§ **Source document**:
Monday, May 14, 2012

Finite State Automata in Lucene

Lucene Revolution 2012 is now done, and the talk Robert and I gave went well! We showed how we are using automata (FSAs and FSTs) to make great improvements throughout Lucene.

You can view the slides here.

This was the first time I used Google Docs exclusively for a talk, and I was impressed! The real-time collaboration was awesome: we each could see the edits the other was doing, live. You never have to "save" your document: instead, every time you make a change, the document is saved to a new revision and you can then use infinite undo, or step back through all revisions, to go back.

Finally, Google Docs covers the whole life-cycle of your talk: editing/iterating, presenting (it presents in full-screen just fine, but does require an internet connection; I exported to PDF ahead of time as a backup) and, finally, sharing with the rest of the world!

§ **Data excerpt**:
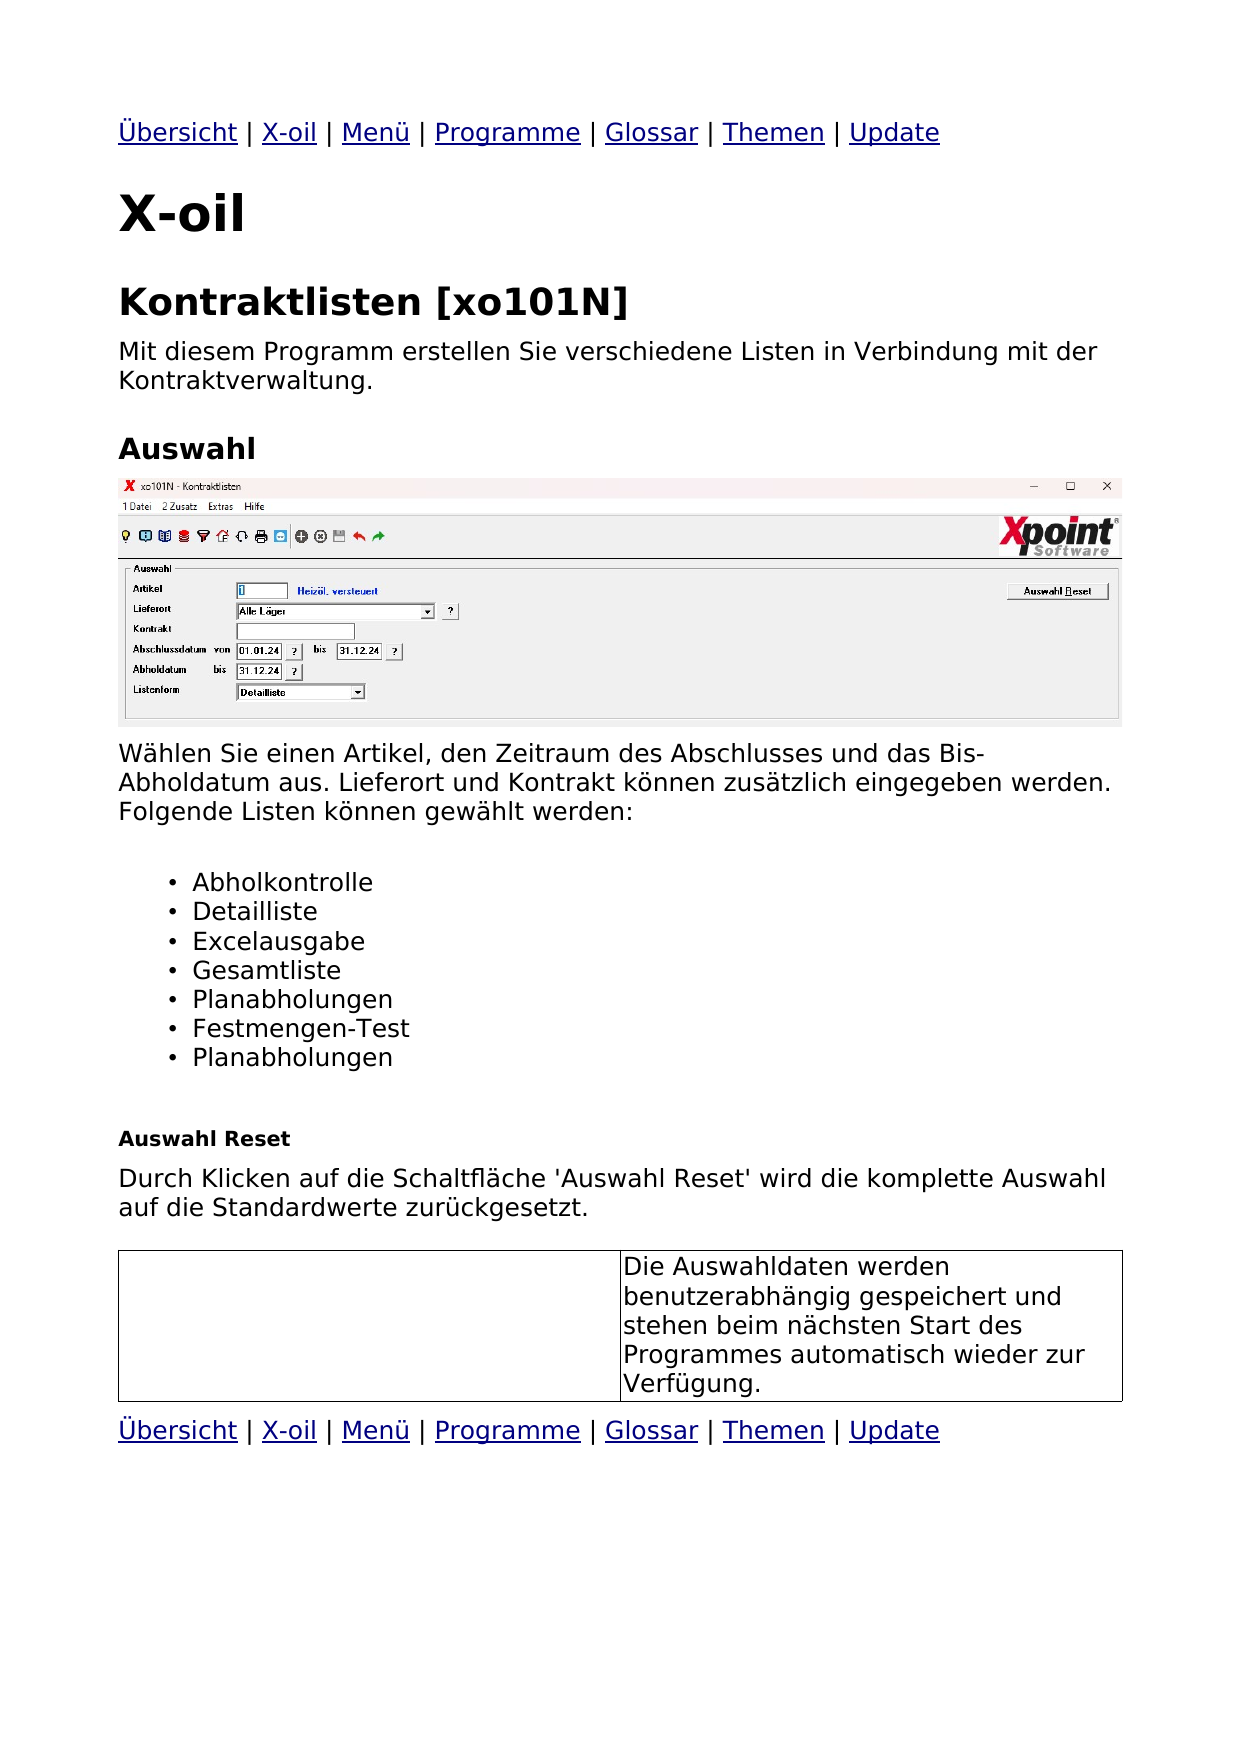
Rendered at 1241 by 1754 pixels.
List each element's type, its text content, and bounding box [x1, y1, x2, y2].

§ **Aim**: Print the passage from the post on finite state automata in Lucene, starting with "Finite State Automata" and going on through "of the world!". The lines above are not needed here.

§ **Task response**:
Finite State Automata in Lucene

Lucene Revolution 2012 is now done, and the talk Robert and I gave went well! We showed how we are using automata (FSAs and FSTs) to make great improvements throughout Lucene.

You can view the slides here.

This was the first time I used Google Docs exclusively for a talk, and I was impressed! The real-time collaboration was awesome: we each could see the edits the other was doing, live. You never have to "save" your document: instead, every time you make a change, the document is saved to a new revision and you can then use infinite undo, or step back through all revisions, to go back.

Finally, Google Docs covers the whole life-cycle of your talk: editing/iterating, presenting (it presents in full-screen just fine, but does require an internet connection; I exported to PDF ahead of time as a backup) and, finally, sharing with the rest of the world!